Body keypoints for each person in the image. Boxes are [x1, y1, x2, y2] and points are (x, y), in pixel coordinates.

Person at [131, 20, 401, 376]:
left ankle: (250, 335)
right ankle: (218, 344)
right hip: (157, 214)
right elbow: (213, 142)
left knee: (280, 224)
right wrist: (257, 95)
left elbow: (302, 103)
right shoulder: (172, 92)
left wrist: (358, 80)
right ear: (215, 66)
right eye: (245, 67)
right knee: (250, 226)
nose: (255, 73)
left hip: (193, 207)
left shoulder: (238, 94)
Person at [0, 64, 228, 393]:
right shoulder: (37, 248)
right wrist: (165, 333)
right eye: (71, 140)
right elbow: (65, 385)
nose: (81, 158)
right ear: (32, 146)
■ ■ ■ ■
▶ To do: Nothing but the lines from the one with "right wrist: (165, 333)" through the last line of the data should appear; print them exactly.

▶ Result:
right wrist: (165, 333)
right eye: (71, 140)
right elbow: (65, 385)
nose: (81, 158)
right ear: (32, 146)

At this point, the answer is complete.